Morocco is different. As soon as my brother and I landed in Marrakesh in middle of December, Morocco surrounded us. Our taxi from the airport could not drive further down the narrow walled city lanes, so we walked the remaining convoluted blocks to our Riad, a hotel fort with no exterior windows, a discrete brass nameplate, and a roof terrace.
Tourists aren’t passive participants in Morocco. They are thrown into the fray. Oh the diverse traffic: motorcycles whizz, donkeys amble, and the fully-veiled stream by on the way to market. Once in Djemaa El Fna, shopkeepers invite and harass, carnival men try to put monkeys on shoulders, and snake charmers entrance both cobras and crowds. Empty dilapidated museums and fancy restaurants provide respite from the throngs outside. Our days were so rich and exhausting that we did not go out much after dinner.
Morocco proved cold, unexpectedly cold, like most hot spots in the winter. Buildings and hotel rooms are poorly heated. We turned flimsy air conditioners to 30C, donned ski hats, and huddled under blankets. Cold incapacitates when sick and all three of us got sick at different points in the trip with colds, fever, and then dysentery. Poor Lee shivered and shivered in our desert fort of Merzouga.

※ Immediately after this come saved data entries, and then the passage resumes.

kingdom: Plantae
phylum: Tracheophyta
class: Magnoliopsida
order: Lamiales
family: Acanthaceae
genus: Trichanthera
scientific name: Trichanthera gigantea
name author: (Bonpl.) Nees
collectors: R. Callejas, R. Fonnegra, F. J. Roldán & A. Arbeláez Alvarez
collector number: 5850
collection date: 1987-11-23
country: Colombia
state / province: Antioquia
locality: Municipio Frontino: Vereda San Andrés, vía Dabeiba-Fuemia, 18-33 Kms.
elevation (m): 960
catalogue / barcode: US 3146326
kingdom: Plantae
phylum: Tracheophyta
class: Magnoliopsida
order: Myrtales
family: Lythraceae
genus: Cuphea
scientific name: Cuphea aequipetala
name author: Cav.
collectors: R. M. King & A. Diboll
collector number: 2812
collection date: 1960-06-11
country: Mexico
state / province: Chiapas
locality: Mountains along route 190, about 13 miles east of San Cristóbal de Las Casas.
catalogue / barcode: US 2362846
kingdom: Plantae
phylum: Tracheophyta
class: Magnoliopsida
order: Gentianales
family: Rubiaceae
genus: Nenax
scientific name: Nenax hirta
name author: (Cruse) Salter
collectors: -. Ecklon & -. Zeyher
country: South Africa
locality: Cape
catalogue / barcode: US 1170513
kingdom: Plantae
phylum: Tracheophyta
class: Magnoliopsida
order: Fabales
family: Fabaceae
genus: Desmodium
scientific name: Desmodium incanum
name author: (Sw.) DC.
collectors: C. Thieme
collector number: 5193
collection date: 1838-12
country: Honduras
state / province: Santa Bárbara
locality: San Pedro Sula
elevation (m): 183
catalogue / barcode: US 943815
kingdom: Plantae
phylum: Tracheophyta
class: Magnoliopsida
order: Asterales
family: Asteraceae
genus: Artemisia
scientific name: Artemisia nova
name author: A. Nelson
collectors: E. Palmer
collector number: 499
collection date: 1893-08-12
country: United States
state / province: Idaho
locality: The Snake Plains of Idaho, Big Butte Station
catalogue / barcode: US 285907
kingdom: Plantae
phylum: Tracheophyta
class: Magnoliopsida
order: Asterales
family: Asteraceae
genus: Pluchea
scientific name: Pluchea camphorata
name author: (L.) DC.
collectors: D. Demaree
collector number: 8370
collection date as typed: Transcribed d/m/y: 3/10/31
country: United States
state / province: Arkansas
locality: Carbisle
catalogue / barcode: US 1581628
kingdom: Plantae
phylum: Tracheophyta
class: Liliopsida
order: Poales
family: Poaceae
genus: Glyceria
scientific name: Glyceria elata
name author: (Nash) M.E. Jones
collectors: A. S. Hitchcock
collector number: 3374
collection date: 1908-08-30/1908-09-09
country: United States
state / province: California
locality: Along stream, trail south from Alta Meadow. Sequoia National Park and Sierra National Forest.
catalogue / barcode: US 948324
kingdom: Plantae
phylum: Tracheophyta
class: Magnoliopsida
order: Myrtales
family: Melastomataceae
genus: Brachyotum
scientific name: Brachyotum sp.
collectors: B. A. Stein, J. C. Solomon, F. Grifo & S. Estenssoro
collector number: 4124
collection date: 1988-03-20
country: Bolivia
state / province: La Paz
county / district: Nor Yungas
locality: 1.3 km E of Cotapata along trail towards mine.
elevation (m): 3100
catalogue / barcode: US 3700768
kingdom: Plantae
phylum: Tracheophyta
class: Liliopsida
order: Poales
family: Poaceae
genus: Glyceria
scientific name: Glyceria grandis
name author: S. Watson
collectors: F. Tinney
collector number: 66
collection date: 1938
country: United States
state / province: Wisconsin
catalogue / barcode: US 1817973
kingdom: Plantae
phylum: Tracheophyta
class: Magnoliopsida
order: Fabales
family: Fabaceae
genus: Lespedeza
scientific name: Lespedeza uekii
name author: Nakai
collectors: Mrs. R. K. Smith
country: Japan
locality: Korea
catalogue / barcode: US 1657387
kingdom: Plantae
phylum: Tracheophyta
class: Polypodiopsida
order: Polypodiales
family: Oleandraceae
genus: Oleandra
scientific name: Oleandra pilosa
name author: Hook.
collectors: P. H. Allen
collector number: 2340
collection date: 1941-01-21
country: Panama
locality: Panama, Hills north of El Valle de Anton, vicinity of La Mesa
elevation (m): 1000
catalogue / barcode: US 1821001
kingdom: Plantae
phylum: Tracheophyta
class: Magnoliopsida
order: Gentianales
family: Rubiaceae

We landed on a December 19 sunny afternoon in Marrakesh, stayed 3 nights in the throng to see the giant ancient sites and parks. We then boarded a train that rode to the coast at Casablanca, past Rabat, through Meknes, and on to our destination of Fez for the next three nights. Our Fassie hotel threw a sumptuous Christmas Eve dinner with musicians and illicit champagne. Ray and I ducked out just before midnight to visit the hamam for an incomprehensible vigorous scrub and buckets of water over head. From Fez, we took an overnight bus far east and south to the edge of the Sahara at Merzouga. The bus arrived ninety minutes early, at 5:30am, in a deserted town square. After a fortuitous taxi ride, we confronted the locked gates of our hotel fort at the edge of town, so we watched the sun rise over the cold dunes. The next evening, we rode camels close to Algeria into a berber camp for an evening meal and drumming. We woke before sunrise to reboard our camels for the two-hour journey back to our Merzouga fort. To close the trip, we took a quite-long twelve-hour bus ride over the snowy Atlas mountains back to Marrakesh and into a restful but bland artists’ resort called the Fellah Hotel. After two nights sitting by the pool at the Fellah, Lee flew on to Lisbon while Ray and I spent an extra night in Madrid.
It was a harder trip than usual with the cold, sickness, long travel, and too many Moroccans. Still, nothing got stolen, nobody got hurt, and we got along well. As we did so much – camel trek, cooking class, lunch with tortoises, cobras – we’ll remember Morocco as quite the exotic adventure.